- **PAGE**:
___
During the successful revolt of the exarch of Carthage Heraclius in 608, the Amazigh comprised a large portion of the fleet that transported Heraclius to Constantinople. Due to religious and political ambitions, the Exarch Gregory (who ironically was related by blood to the imperial family, through the emperor’s cousin Nicetas) declared himself independent of Constantinople in 647. At this time the influence and power of the exarchate was exemplified in the forces gathered by Gregory in the battle of Sufetula also in that year where more than 100,000 men of Amazigh origin fought for Gregory.

[edit] The Arab Muslim Conquest

Image:Age of Caliphs.png
The Age of the Caliphs

The first Islamic expeditions began with an initiative from Egypt under the emir Amr Ibn Al-as and his nephew Uqba Ibn al Nafia al Fihri. Sensing Roman weakness they conquered Barqa, in Cyrenaica, then successively on to Tripolitania where they encountered resistance. Due to the unrest caused by theological disputes concerning monolethism and monoenergism the exarchate under Gregory distanced itself from the empire in open revolt. Carthage being flooded with refugees from Egypt (especially Melkites), Palestine and Syria exacerbated religious tensions and further raised the alarm to Gregory of the approaching Arab threat. Sensing that the more immediate danger came from the Muslim forces Gregory gathered his allies and initiated a confrontation with the Muslims and was defeated at the battle of Sufetula, which was actually the capital of the exarchate under Gregory.

The exarchate reverted to imperial rule after Gregory was killed in battle against the Muslims under Abdallah ibn al-Sa’ad at Sufetula. Carthage also once again became the capital of it, since Gregory had moved to the interior for a better defense against Roman counter-offensives from the sea. Afterwards the exarchate became a semi-client state under a new Exarch called Gennadius. Attempting to maintain tributary status with Constantinople and Damascus strained the resources of the exarchate caused unrest amongst the population.
___
- **PROBLEM STATEMENT**: In the text on the exarchate of Carthage, what was the name of the new exarch after Gregory was killed at Sufetula?

- **AVAILABLE DATA**:
___
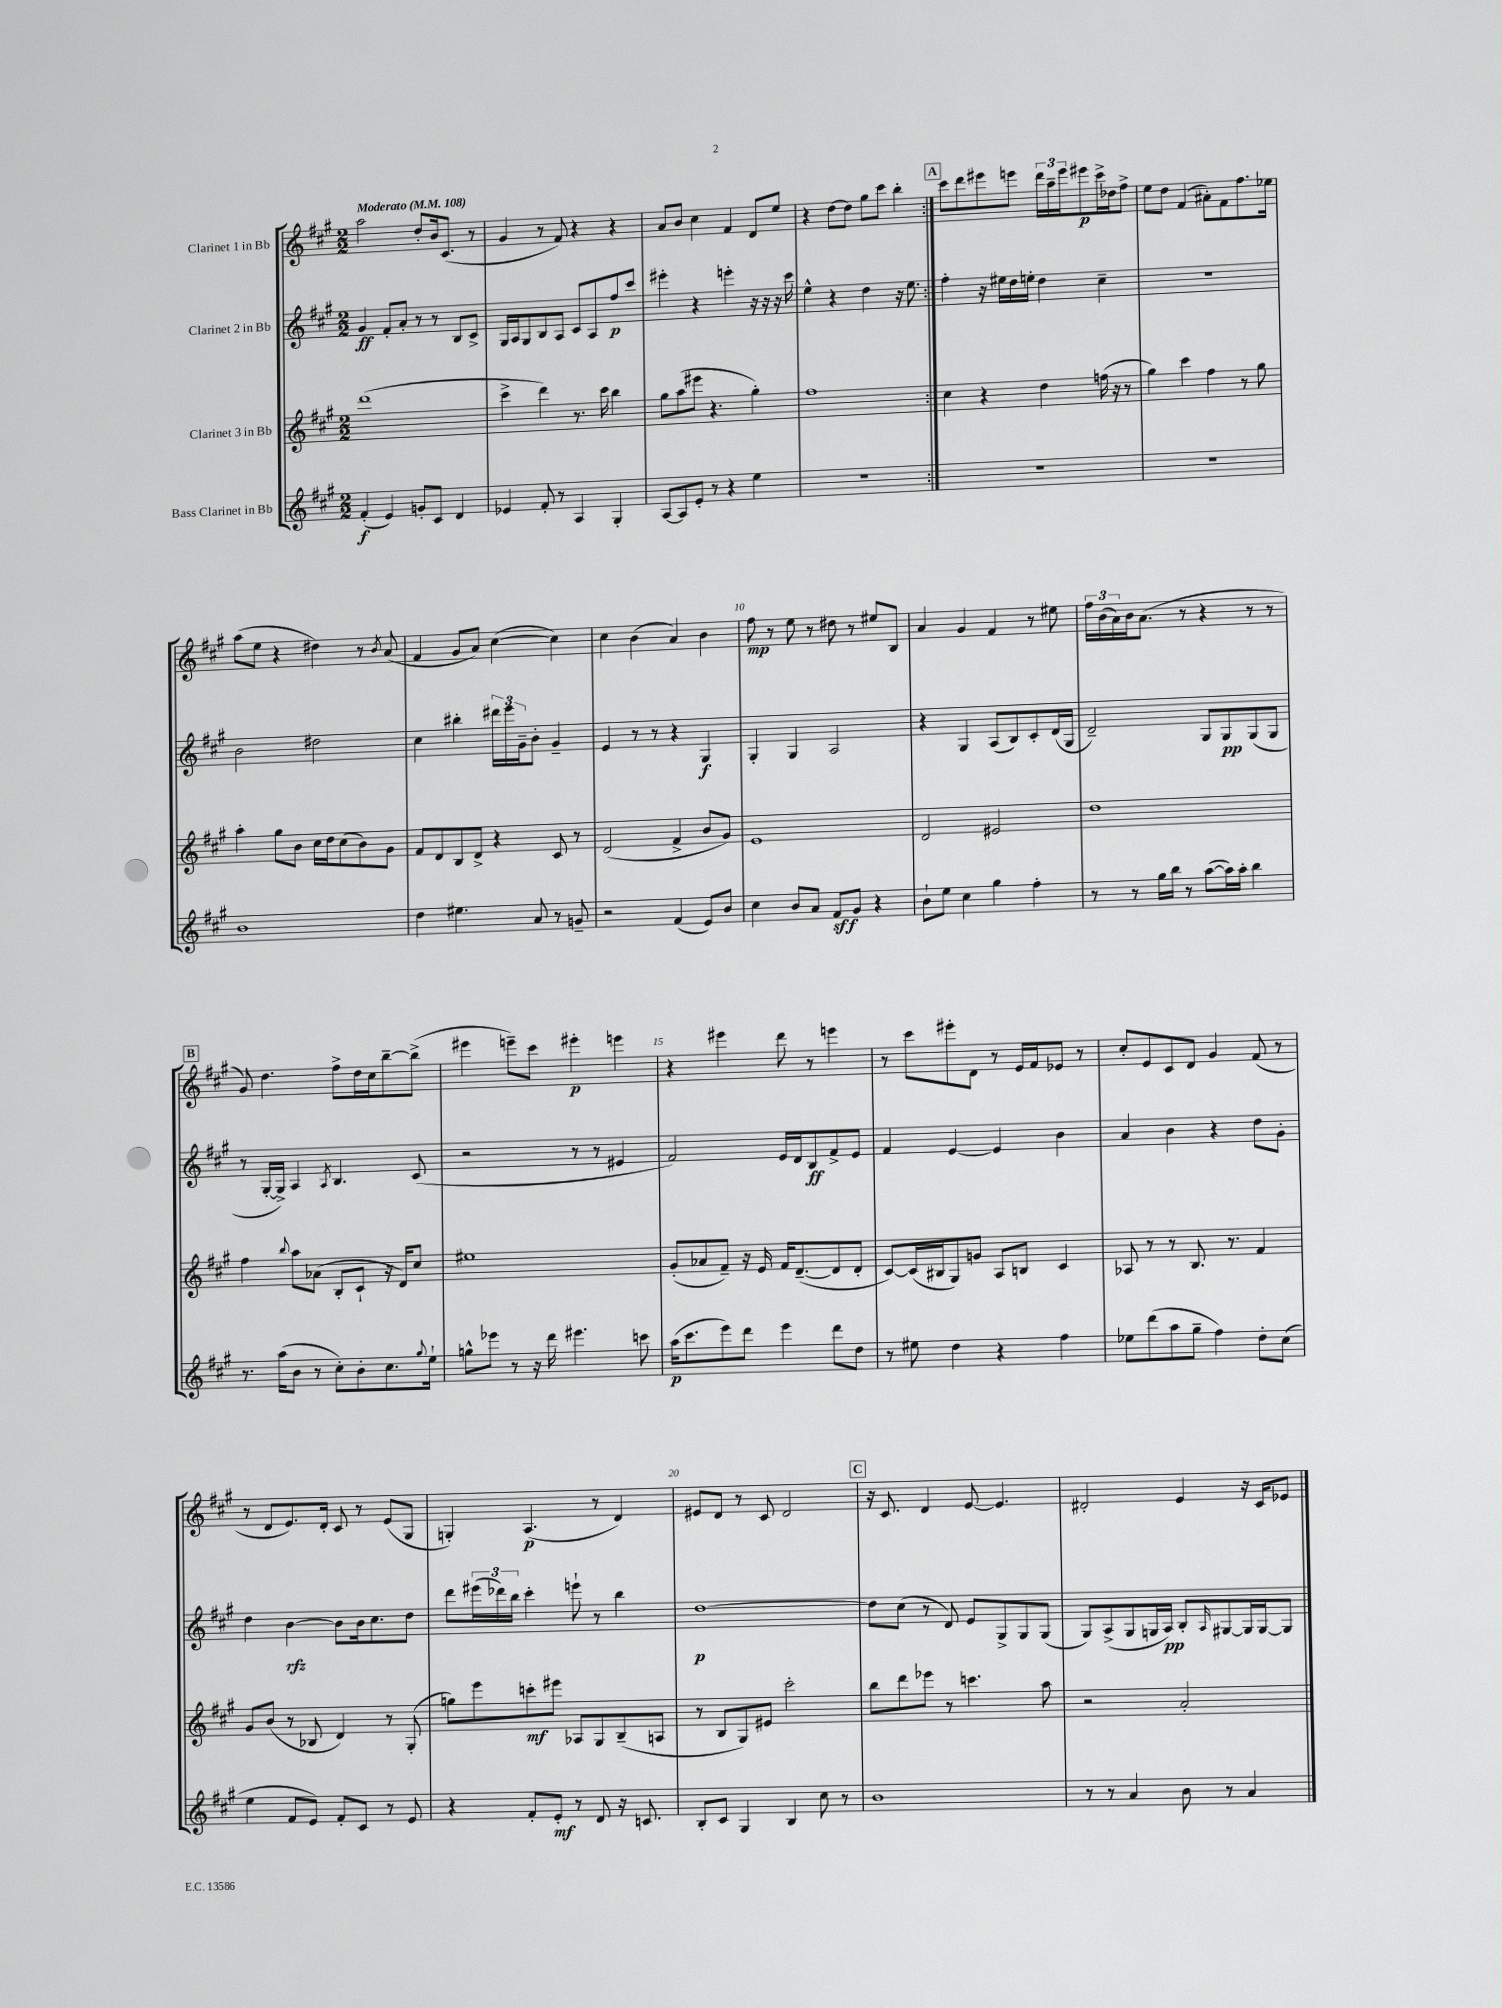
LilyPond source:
___
- **WRITTEN SOLUTION**: Gennadius